Sexual abuse also includes any act which involves a minor which constitutes a violation of
prostitution offenses under sections 609.321 to 609.324 or 617.246. Effective May 29, 2017,
sexual abuse includes all reports of known or suspected child sex trafficking involving a
child who is identified as a victim of sex trafficking. Sexual abuse includes child sex
trafficking as defined in section 609.321, subdivisions 7a and 7b.
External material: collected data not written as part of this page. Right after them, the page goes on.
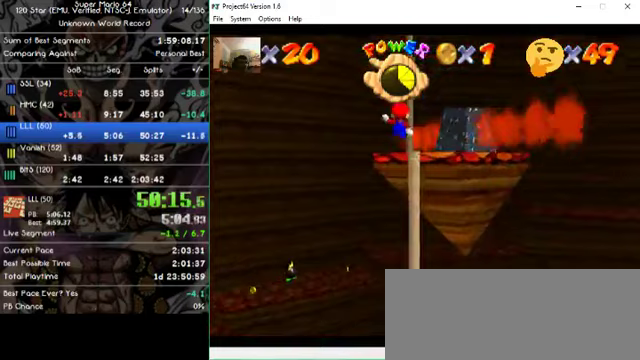
{"dt_ms": 500, "buttons": [], "left_stick": "down", "events": [[33, "left_stick", "up"], [433, "left_stick", "down"]]}
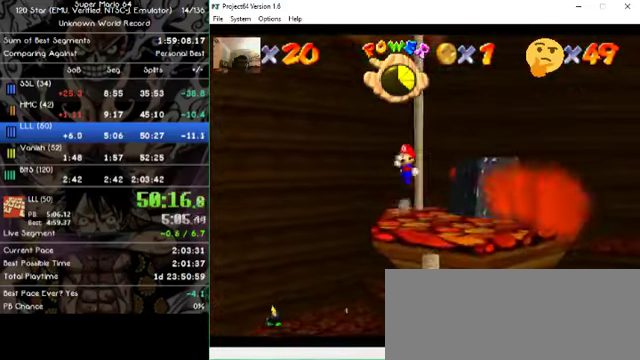
{"dt_ms": 500, "buttons": [], "left_stick": "up-right", "events": [[33, "left_stick", "up-right"]]}
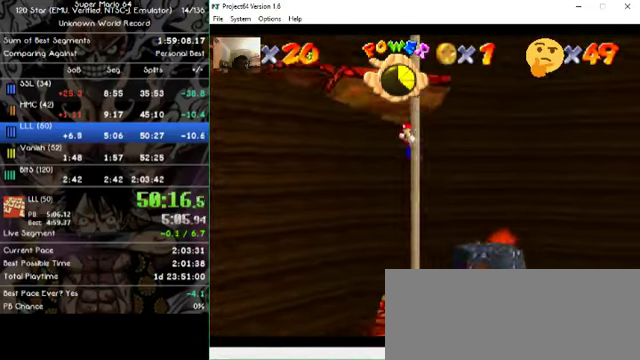
{"dt_ms": 500, "buttons": [], "left_stick": "up", "events": [[167, "left_stick", "up"]]}
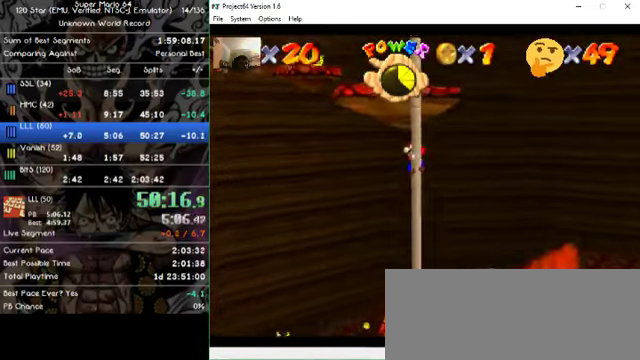
{"dt_ms": 500, "buttons": [], "left_stick": "up", "events": []}
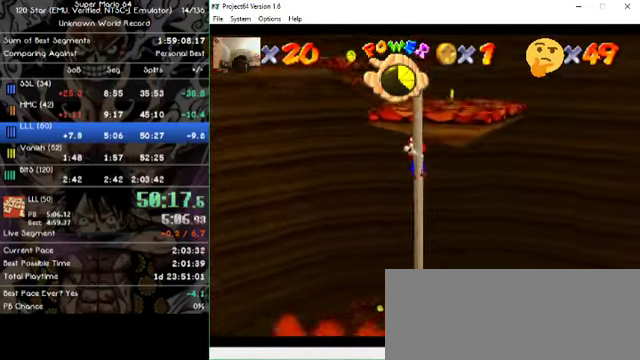
{"dt_ms": 500, "buttons": [], "left_stick": "up", "events": []}
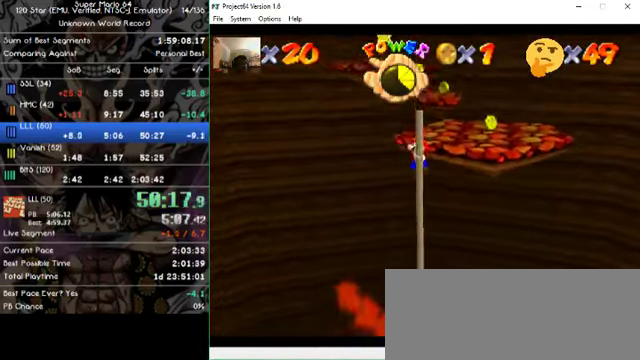
{"dt_ms": 500, "buttons": [], "left_stick": "up-left", "events": [[500, "left_stick", "up-left"]]}
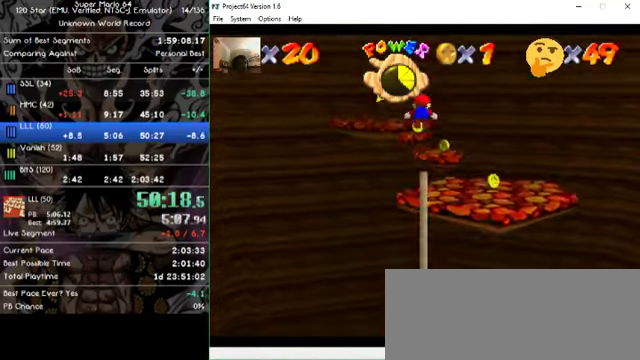
{"dt_ms": 500, "buttons": [], "left_stick": "up-left", "events": []}
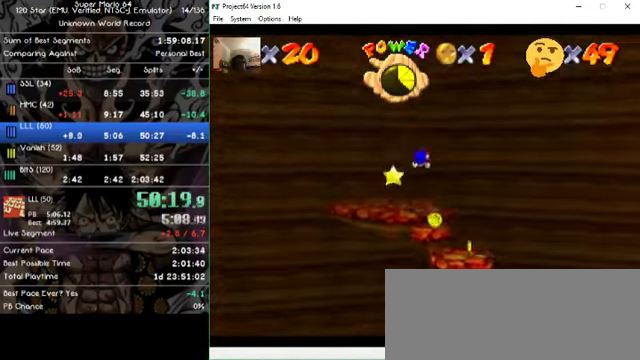
{"dt_ms": 500, "buttons": [], "left_stick": "left", "events": [[167, "left_stick", "left"]]}
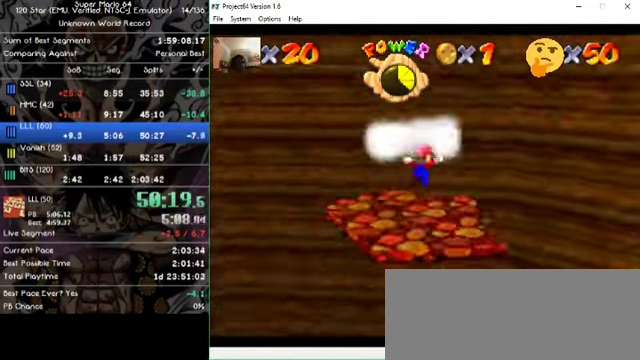
{"dt_ms": 500, "buttons": [], "left_stick": "center", "events": [[267, "left_stick", "center"]]}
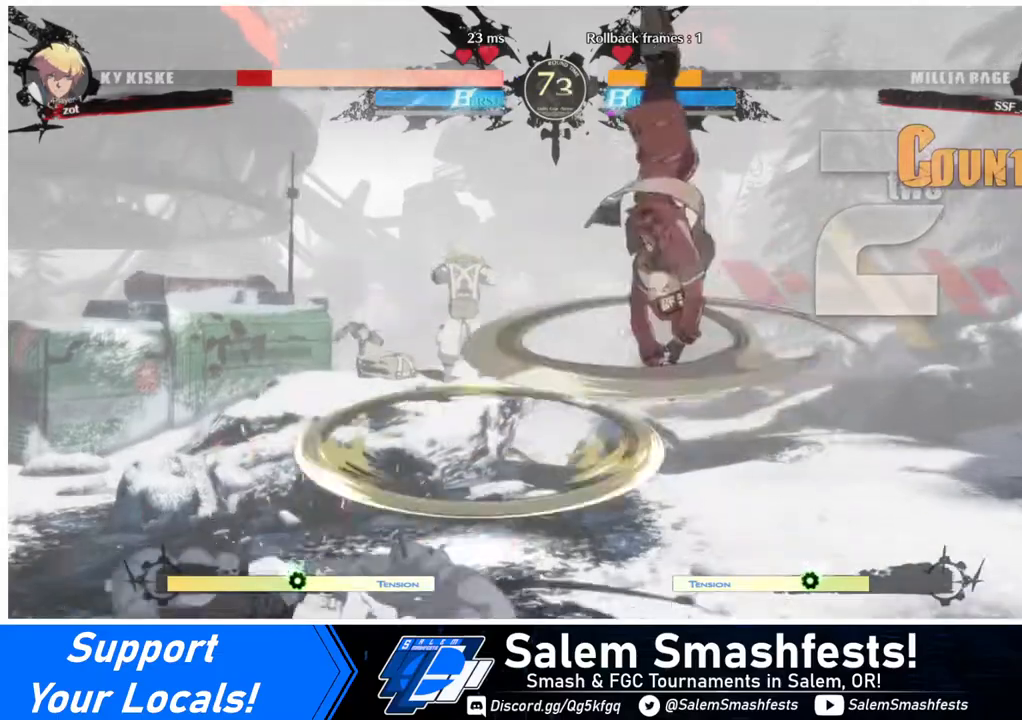
Gameplay with a controller (arcade stick); each line is a JSON object with the inputs held at the frame after it. "events" lists button and stick changes between this image and that frame as [ms after this image, input, new state], when the widget could be followed in between. Not read: L3 R3.
{"buttons": ["L1"], "events": [[480, "L1", "down"]]}
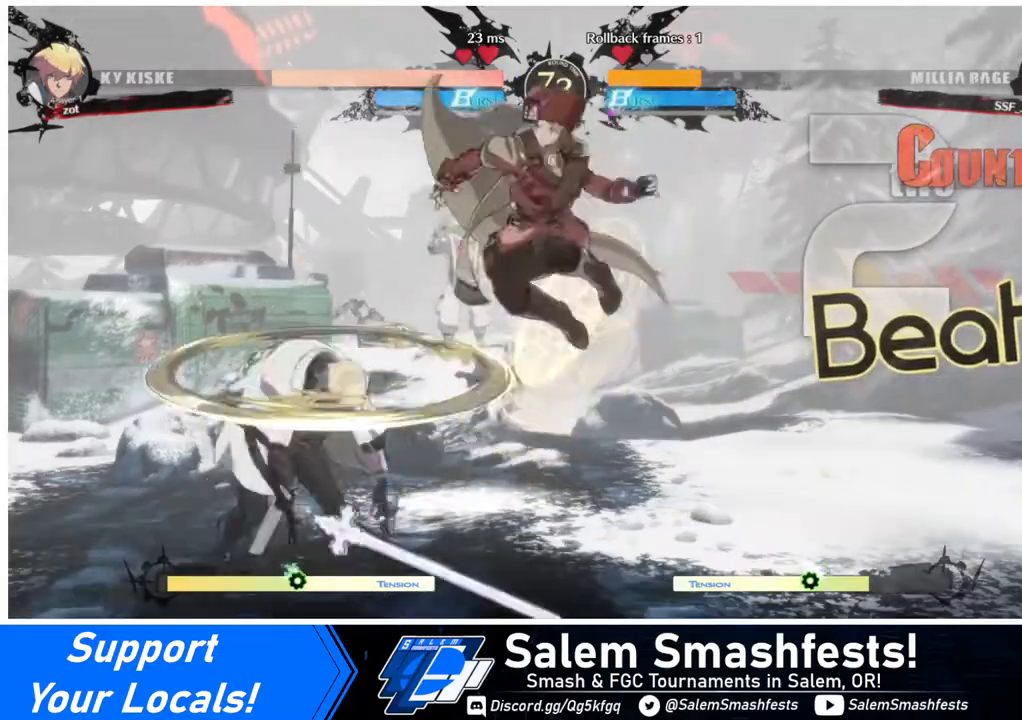
{"buttons": [], "events": [[120, "L1", "up"], [280, "R1", "down"], [400, "R1", "up"]]}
Sexual abuse includes
threatened sexual abuse which includes the status of a parent or household member who
has committed a violation which requires registration as an offender under section 243.166,
subdivision 1b, paragraph (a) or (b), or required registration under section 243.166,
subdivision 1b, paragraph (a) or (b).

(o) "Substantial child endangerment" means a person responsible for a child's care, by
act or omission, commits or attempts to commit an act against a child under their care that
constitutes any of the following:

(1) egregious harm as defined in section 260C.007, subdivision 14;

(2) abandonment under section 260C.301, subdivision 2;

(3) neglect as defined in paragraph (g), clause (2), that substantially endangers the child's
physical or mental health, including a growth delay, which may be referred to as failure to
thrive, that has been diagnosed by a physician and is due to parental neglect;

(4) murder in the first, second, or third degree under section 609.185, 609.19, or 609.195;

(5) manslaughter in the first or second degree under section 609.20 or 609.205;

(6) assault in the first, second, or third degree under section 609.221, 609.222, or 609.223;

(7) solicitation, inducement, and promotion of prostitution under section 609.322;

(8) criminal sexual conduct under sections 609.342 to 609.3451;

(9) solicitation of children to engage in sexual conduct under section 609.352;

(10) malicious punishment or neglect or endangerment of a child under section 609.377
or 609.378;

(11) use of a minor in sexual performance under section 617.246; or

(12) parental behavior, status, or condition which mandates that the county attorney file
a termination of parental rights petition under section 260C.503, subdivision 2.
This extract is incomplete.